11 February 2015

German Olympic committee issues concerns over anti-doping Bill

The German Olympic committee (DOSB) has issued a 12-page document listing concerns with the Federal Government’s plans to criminalise doping through a Doping in Sport Bill, which was introduced by the Federal Government on 12 November last year. “We have major concerns over the criminalisation of self-doping”, a DOSB spokesperson told the Sports Integrity Initiative. “In Germany, an individual has the right of self-determination – in other words, he has the right to harm himself, even kill himself. Why should sport be any different? We are concerned that if self-doping is criminalised, this principle could come back to haunt sport – for example in forming the basis to a legal challenge.”
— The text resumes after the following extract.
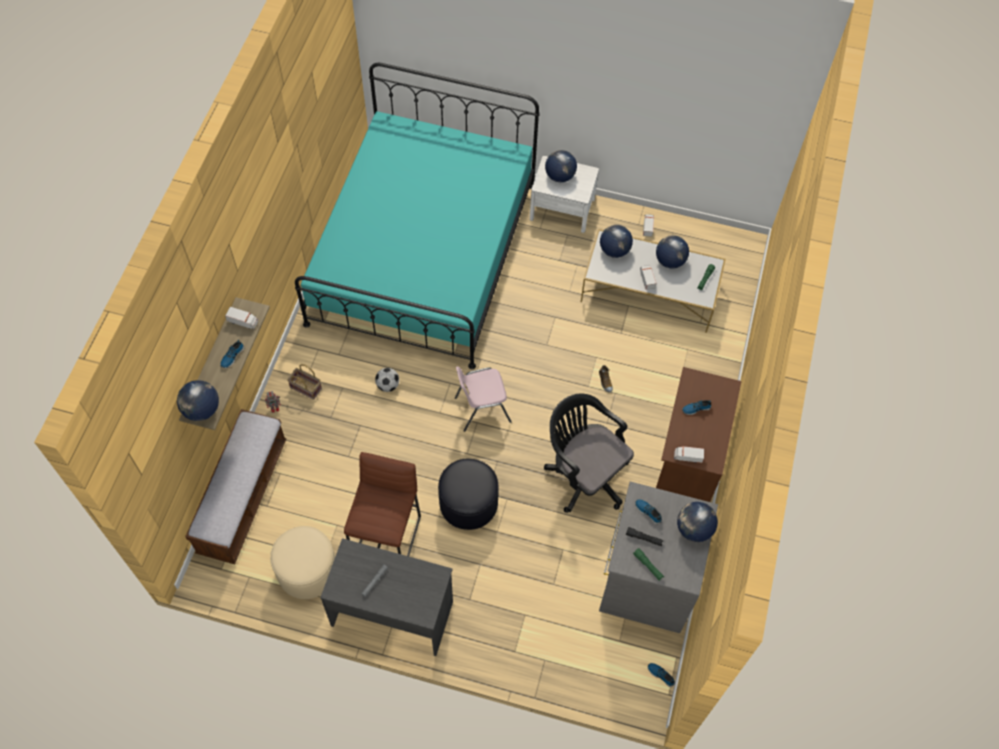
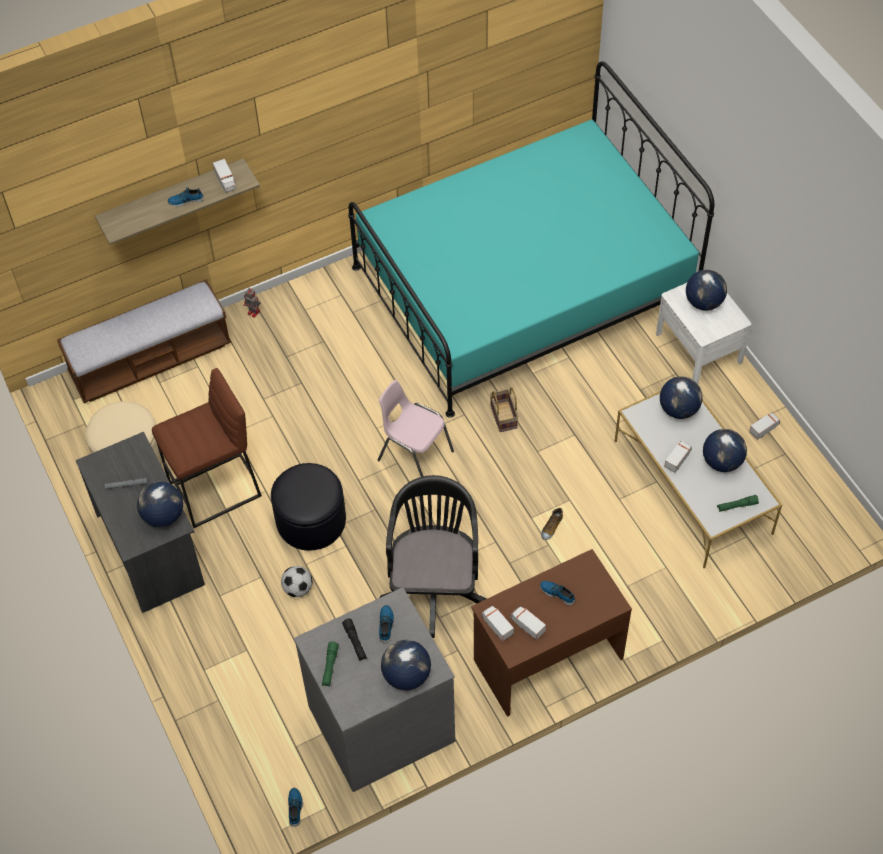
camera: 50 degrees right, 5 degrees down
globe [177,380,219,421] -> globe moved to [137,482,183,527]
basket [287,364,322,400] -> basket moved to [490,387,518,432]
football [375,368,399,392] -> football moved to [281,566,312,597]
none -> toy truck [510,606,546,640]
The DOSB is also concerned that any attempt to criminalise doping could also affect the jurisdiction of sports to settle its disputes outside of a court of law. This principle has already been threatened by a 15 January ruling in a Munich Court (Oberlandesgericht München) allowing speed skater Claudia Pechstein to proceed in a damages claim against the International Skating Union (ISU). In its ruling, the Munich court declared the agreement to arbitrate all cases before the Court of Arbitration for Sport (CAS) as void. The DOSB has already asked the ISU to consider a retrial of Pechstein’s case.

The spokesperson added that apart from these two issues, which it describes as ‘critical’ in its 12-page document, the DOSB supports the efforts made by the Federal Government. ‘We fully support further criminal sanctions, including a leniency programme and their bundling with the relevant provisions of the German Pharmaceutical Act in an “anti-doping law”, if those rules are proportional and are without prejudice to our sporting courts’, reads the document.

Other provisions within the Bill include measures to facilitate the sharing of information between prosecutors and Germany’s anti-doping agency (NADA), and the provision of a legal basis permitting NADA to collect and process personal data of athletes. The DOSB’s document was sent to Germany’s Ministry of Justice and Consumer Protection, the Federal Ministry of the Interior and the Federal Ministry of Health on 28 January, as part of the consultation process over the Bill.